AIM OF THE TASK: Once you find the line containing "<source format=gbr>" in the data below, copy it and each following line exactly, up to and including the line containing "X211000000Y-160500000D02*", and nothing else.

[Plain-text engineering files]
----

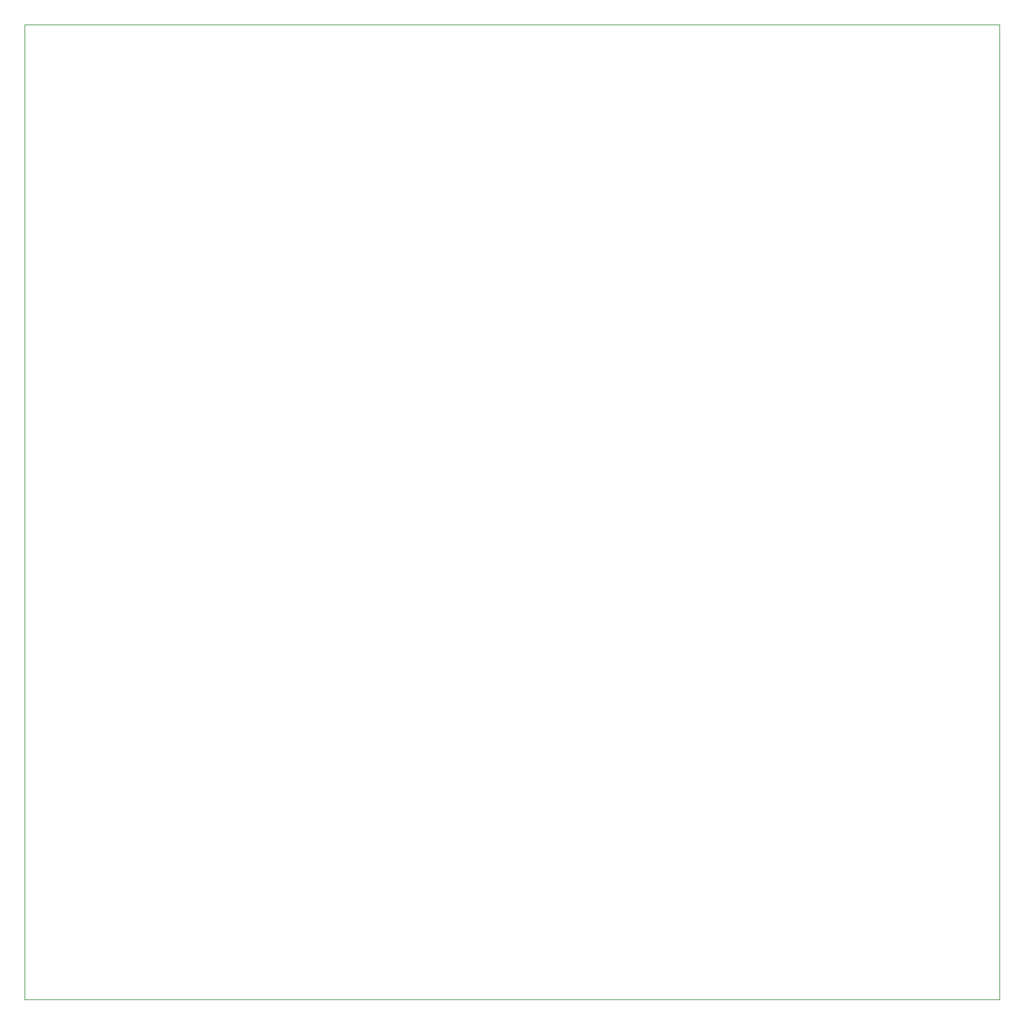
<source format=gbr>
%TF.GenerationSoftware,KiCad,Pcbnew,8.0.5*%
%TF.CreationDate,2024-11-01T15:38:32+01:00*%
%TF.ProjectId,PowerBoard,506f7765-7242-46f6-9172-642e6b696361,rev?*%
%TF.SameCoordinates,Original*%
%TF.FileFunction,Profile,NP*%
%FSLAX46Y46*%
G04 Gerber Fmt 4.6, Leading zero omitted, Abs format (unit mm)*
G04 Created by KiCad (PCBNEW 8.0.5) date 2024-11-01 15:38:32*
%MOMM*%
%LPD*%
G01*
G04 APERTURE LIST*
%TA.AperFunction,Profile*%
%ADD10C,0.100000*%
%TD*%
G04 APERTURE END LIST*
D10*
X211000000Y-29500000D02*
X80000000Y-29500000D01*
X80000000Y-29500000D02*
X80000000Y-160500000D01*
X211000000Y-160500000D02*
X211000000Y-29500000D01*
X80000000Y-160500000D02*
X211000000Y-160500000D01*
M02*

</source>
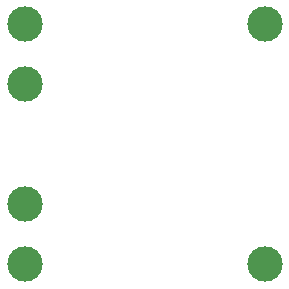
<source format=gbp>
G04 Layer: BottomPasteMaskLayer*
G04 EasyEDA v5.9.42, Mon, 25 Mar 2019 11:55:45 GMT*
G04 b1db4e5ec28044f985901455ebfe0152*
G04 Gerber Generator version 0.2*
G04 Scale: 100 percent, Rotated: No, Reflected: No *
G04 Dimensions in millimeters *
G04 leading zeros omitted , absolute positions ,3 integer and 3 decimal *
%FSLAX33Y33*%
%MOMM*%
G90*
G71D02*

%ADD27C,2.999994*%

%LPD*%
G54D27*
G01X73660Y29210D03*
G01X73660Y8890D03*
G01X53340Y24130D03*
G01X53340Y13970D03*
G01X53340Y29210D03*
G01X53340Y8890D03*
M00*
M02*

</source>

----

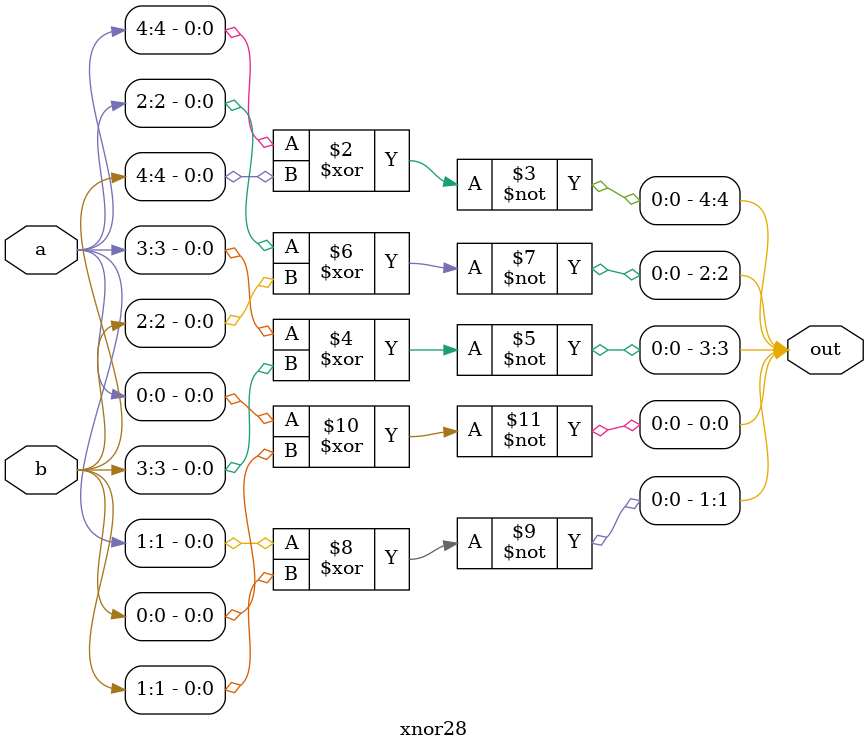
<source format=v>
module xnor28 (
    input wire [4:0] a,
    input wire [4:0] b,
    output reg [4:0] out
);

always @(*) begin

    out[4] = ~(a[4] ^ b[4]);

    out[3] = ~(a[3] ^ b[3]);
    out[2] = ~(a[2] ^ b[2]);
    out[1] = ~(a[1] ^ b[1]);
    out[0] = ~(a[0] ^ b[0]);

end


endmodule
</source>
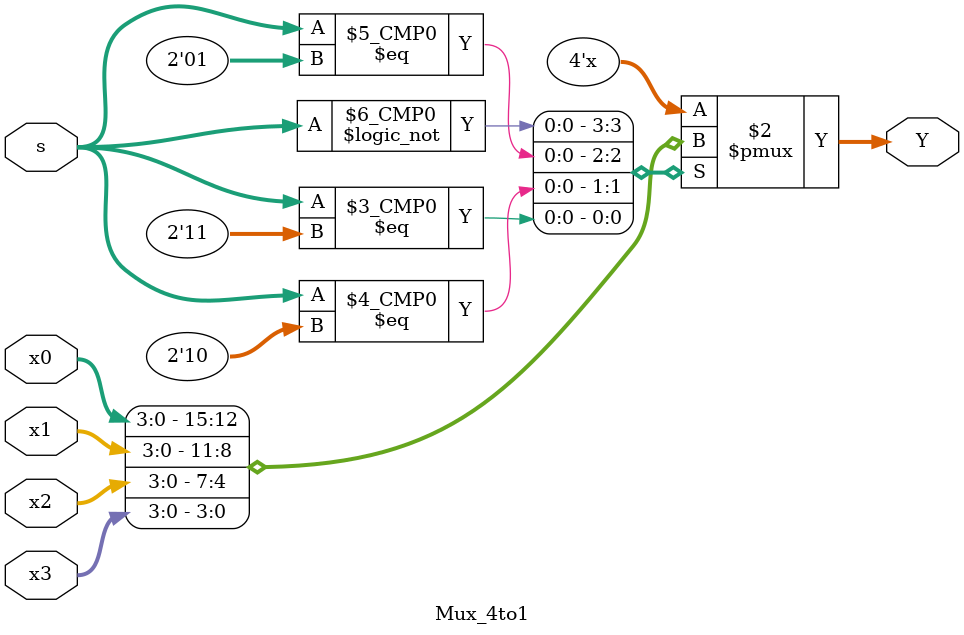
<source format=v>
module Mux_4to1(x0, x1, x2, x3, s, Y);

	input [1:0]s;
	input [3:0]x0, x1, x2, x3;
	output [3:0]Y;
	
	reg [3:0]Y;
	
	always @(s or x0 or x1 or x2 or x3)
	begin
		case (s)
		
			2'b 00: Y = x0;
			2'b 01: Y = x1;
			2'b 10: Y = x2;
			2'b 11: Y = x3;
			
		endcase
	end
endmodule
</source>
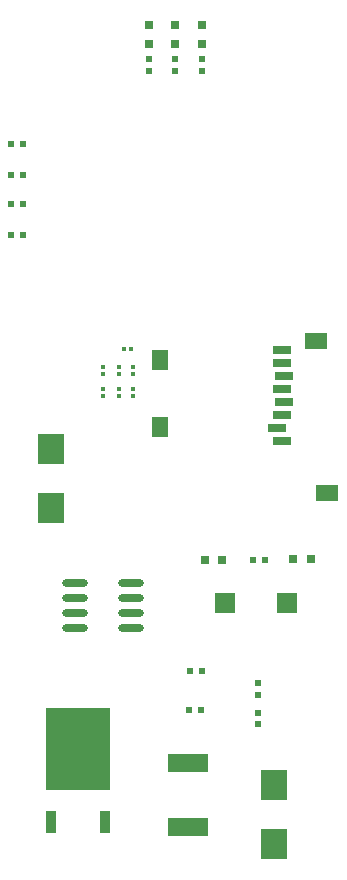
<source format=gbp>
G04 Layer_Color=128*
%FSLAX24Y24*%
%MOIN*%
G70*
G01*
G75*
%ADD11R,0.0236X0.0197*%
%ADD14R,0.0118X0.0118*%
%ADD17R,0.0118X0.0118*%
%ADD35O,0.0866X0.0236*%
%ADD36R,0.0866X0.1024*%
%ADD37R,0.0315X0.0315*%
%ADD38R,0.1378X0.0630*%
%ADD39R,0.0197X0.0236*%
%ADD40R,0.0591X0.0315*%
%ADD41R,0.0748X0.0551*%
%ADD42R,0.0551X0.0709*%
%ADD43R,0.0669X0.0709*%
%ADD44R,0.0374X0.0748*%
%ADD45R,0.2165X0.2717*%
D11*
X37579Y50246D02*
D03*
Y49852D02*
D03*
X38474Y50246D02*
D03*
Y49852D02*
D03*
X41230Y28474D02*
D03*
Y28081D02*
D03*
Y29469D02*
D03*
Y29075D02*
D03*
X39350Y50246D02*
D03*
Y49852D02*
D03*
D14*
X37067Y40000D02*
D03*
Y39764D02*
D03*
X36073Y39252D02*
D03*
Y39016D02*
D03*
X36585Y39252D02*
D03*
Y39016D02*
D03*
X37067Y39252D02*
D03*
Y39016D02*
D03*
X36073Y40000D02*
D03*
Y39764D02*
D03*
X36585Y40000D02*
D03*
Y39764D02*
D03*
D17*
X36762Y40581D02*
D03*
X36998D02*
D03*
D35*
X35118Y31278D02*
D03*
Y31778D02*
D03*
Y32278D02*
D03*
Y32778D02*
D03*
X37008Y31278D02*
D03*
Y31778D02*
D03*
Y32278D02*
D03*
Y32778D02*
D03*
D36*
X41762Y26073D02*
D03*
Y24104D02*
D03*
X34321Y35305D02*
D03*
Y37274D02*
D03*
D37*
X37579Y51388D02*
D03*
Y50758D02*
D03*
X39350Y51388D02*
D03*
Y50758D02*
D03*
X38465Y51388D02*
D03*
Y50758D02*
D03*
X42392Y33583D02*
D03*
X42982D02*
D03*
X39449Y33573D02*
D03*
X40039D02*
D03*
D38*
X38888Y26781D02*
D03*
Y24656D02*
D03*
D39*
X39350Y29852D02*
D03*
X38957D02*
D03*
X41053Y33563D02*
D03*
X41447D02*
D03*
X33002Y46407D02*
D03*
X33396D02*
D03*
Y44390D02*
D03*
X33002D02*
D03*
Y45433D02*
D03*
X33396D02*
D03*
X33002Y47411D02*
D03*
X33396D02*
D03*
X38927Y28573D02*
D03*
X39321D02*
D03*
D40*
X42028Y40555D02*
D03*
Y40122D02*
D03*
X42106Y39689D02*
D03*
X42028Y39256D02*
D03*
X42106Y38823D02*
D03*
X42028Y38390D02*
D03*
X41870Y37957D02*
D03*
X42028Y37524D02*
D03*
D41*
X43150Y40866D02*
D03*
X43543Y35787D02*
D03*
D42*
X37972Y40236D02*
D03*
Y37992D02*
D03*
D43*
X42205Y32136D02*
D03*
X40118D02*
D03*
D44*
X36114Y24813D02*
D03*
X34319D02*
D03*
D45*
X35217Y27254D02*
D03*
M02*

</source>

----

RESPONSE BOX:
<source format=gbr>
%TF.GenerationSoftware,KiCad,Pcbnew,8.0.5*%
%TF.CreationDate,2024-11-01T15:38:32+01:00*%
%TF.ProjectId,PowerBoard,506f7765-7242-46f6-9172-642e6b696361,rev?*%
%TF.SameCoordinates,Original*%
%TF.FileFunction,Profile,NP*%
%FSLAX46Y46*%
G04 Gerber Fmt 4.6, Leading zero omitted, Abs format (unit mm)*
G04 Created by KiCad (PCBNEW 8.0.5) date 2024-11-01 15:38:32*
%MOMM*%
%LPD*%
G01*
G04 APERTURE LIST*
%TA.AperFunction,Profile*%
%ADD10C,0.100000*%
%TD*%
G04 APERTURE END LIST*
D10*
X211000000Y-29500000D02*
X80000000Y-29500000D01*
X80000000Y-29500000D02*
X80000000Y-160500000D01*
X211000000Y-160500000D02*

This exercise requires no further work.